▶ _To do_
Starting at the line that contains "Ändra språk" and stopping at the line that contains "Para informes sobre publicidad", transcribe every line of the material below exactly; pictures stay out.

-*-

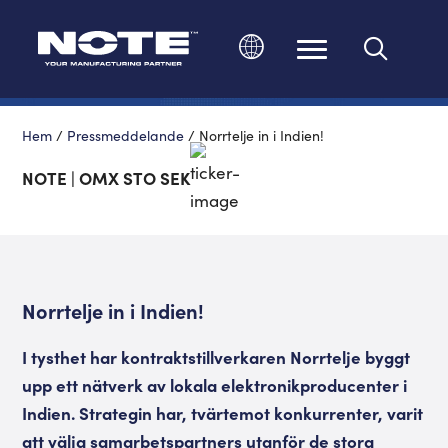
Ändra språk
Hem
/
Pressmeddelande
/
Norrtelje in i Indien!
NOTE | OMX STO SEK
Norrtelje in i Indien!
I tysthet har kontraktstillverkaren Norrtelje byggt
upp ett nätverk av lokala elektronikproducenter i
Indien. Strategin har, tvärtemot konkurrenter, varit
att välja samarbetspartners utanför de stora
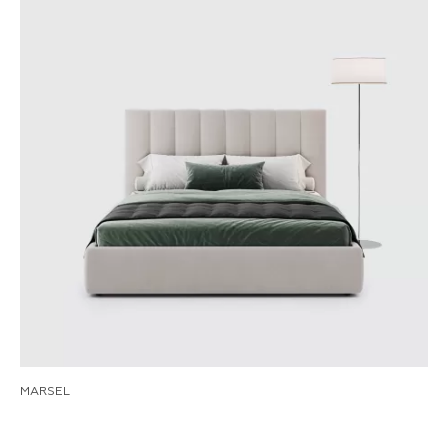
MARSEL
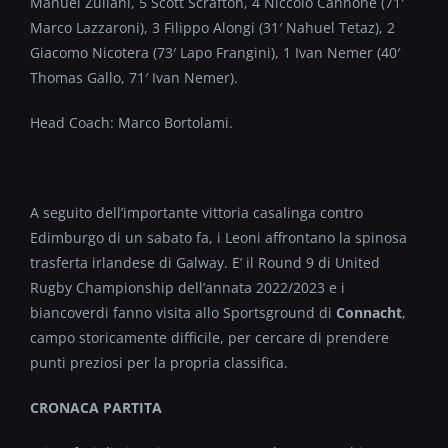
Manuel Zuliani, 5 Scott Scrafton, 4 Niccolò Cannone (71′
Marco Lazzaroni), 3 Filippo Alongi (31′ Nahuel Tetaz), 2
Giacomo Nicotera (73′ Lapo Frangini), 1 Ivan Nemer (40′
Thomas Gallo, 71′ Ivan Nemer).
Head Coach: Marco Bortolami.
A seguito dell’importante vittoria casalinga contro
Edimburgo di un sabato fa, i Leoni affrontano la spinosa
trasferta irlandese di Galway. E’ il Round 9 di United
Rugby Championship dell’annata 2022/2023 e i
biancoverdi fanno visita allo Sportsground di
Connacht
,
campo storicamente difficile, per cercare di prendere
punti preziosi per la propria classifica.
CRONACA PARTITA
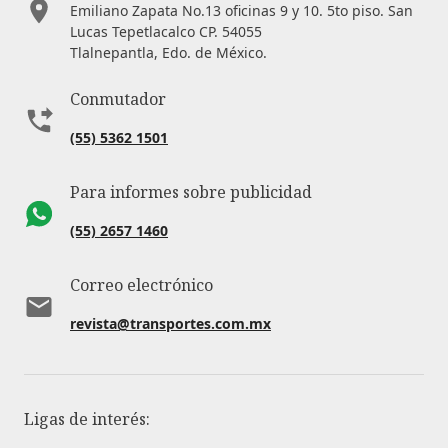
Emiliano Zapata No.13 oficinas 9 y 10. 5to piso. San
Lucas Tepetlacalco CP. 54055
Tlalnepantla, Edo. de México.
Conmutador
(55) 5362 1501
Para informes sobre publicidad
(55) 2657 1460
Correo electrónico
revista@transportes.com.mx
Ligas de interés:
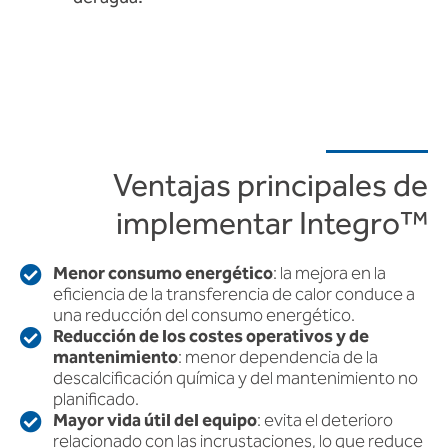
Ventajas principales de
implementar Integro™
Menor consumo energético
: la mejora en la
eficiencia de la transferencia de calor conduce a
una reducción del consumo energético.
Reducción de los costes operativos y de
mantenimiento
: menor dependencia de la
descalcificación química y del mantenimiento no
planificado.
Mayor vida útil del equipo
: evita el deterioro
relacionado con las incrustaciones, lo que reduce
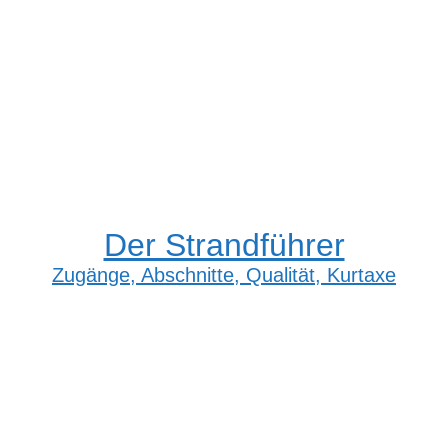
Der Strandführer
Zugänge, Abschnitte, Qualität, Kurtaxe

-*-

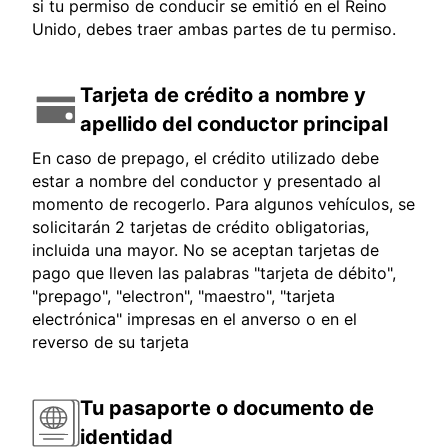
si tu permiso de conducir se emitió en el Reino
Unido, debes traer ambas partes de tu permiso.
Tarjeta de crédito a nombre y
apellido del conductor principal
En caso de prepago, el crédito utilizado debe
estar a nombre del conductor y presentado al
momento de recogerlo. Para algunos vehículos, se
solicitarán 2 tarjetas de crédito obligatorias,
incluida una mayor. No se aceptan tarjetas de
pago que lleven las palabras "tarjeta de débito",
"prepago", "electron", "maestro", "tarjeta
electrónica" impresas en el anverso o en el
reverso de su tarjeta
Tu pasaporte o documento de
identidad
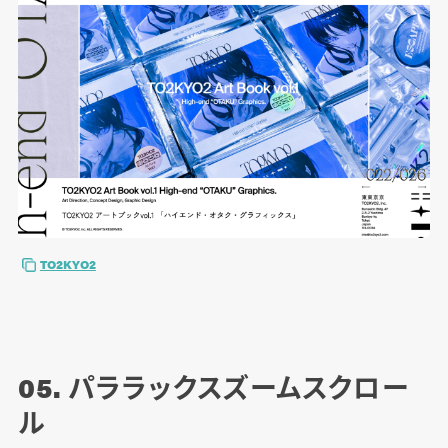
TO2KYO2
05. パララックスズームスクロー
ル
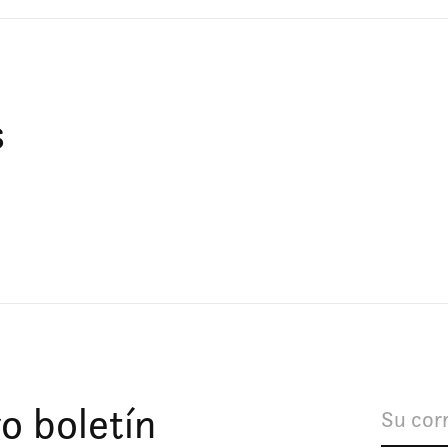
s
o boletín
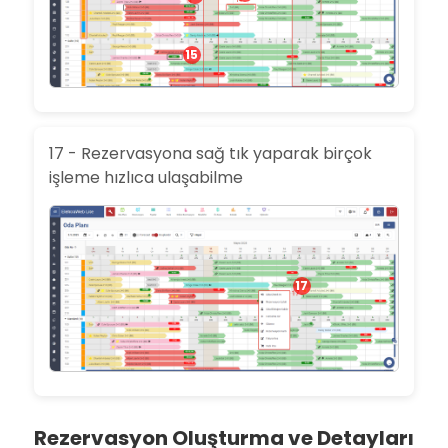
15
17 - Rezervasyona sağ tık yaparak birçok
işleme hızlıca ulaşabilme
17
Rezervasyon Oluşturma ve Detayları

-*-

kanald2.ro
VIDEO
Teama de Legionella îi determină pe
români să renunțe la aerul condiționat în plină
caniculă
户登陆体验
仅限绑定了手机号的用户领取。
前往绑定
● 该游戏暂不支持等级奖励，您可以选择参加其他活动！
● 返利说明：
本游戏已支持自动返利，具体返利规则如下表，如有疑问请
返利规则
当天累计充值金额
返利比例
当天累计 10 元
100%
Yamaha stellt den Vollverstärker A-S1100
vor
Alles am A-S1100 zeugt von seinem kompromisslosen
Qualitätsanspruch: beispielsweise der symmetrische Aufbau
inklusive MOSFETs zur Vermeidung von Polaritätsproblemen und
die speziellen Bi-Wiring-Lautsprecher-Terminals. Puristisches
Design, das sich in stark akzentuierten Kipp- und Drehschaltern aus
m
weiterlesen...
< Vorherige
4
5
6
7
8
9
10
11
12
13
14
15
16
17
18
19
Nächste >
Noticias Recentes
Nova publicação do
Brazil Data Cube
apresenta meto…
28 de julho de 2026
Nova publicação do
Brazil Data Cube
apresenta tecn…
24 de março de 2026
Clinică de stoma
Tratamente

-*-

▶ _The completed task_
Ändra språk
Hem
/
Pressmeddelande
/
Norrtelje in i Indien!
NOTE | OMX STO SEK
Norrtelje in i Indien!
I tysthet har kontraktstillverkaren Norrtelje byggt
upp ett nätverk av lokala elektronikproducenter i
Indien. Strategin har, tvärtemot konkurrenter, varit
att välja samarbetspartners utanför de stora
MARSEL
Manuel Zuliani, 5 Scott Scrafton, 4 Niccolò Cannone (71′
Marco Lazzaroni), 3 Filippo Alongi (31′ Nahuel Tetaz), 2
Giacomo Nicotera (73′ Lapo Frangini), 1 Ivan Nemer (40′
Thomas Gallo, 71′ Ivan Nemer).
Head Coach: Marco Bortolami.
A seguito dell’importante vittoria casalinga contro
Edimburgo di un sabato fa, i Leoni affrontano la spinosa
trasferta irlandese di Galway. E’ il Round 9 di United
Rugby Championship dell’annata 2022/2023 e i
biancoverdi fanno visita allo Sportsground di
Connacht
,
campo storicamente difficile, per cercare di prendere
punti preziosi per la propria classifica.
CRONACA PARTITA
Emiliano Zapata No.13 oficinas 9 y 10. 5to piso. San
Lucas Tepetlacalco CP. 54055
Tlalnepantla, Edo. de México.
Conmutador
(55) 5362 1501
Para informes sobre publicidad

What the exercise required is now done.